## [BRIEF]
Search the data below for the word "knee" and report how many lines contain it, with no added words.

──────

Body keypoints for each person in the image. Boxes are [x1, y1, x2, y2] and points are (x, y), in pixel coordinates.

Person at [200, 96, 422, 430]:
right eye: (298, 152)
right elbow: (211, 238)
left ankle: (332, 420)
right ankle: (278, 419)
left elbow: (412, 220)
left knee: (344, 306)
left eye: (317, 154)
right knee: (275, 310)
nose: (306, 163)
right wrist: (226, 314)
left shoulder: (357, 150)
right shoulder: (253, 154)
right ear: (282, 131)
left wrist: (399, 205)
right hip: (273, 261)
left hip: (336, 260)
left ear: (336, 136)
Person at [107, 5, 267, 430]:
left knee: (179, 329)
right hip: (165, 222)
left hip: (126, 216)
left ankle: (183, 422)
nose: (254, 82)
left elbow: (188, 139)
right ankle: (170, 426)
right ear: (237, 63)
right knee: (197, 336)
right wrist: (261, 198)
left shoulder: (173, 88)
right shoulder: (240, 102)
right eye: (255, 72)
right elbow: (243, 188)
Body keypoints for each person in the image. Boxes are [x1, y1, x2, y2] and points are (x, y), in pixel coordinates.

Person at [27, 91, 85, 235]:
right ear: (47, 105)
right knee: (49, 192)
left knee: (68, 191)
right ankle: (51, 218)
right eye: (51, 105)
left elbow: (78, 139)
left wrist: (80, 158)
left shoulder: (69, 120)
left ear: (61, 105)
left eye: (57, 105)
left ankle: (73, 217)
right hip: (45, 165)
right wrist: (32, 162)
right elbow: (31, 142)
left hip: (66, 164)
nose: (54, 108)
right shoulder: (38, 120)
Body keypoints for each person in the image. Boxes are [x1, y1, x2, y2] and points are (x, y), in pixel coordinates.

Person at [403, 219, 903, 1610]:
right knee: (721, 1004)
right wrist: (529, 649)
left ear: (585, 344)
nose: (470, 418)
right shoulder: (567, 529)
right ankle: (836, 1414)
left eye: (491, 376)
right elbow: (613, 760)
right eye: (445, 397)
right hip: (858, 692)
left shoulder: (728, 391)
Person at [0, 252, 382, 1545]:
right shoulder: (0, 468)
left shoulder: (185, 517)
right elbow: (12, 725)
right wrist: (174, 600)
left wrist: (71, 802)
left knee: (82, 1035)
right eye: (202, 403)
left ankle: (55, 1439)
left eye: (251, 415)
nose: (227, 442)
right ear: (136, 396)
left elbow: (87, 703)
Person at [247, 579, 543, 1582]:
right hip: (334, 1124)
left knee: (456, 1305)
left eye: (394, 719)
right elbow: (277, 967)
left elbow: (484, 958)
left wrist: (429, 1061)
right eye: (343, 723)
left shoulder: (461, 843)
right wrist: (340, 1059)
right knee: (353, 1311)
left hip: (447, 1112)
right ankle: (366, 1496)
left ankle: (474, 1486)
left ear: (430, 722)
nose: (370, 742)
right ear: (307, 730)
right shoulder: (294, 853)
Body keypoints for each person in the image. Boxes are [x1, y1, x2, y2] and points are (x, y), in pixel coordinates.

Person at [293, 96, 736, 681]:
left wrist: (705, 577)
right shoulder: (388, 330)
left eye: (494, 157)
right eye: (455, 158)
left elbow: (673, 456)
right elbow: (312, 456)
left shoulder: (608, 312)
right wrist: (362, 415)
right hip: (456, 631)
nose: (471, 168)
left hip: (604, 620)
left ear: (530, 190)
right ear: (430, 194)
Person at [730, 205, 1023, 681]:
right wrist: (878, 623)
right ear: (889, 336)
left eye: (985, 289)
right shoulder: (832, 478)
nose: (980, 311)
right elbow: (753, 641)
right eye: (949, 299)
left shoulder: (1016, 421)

──────

## [COMPLETED EXERCISE]
10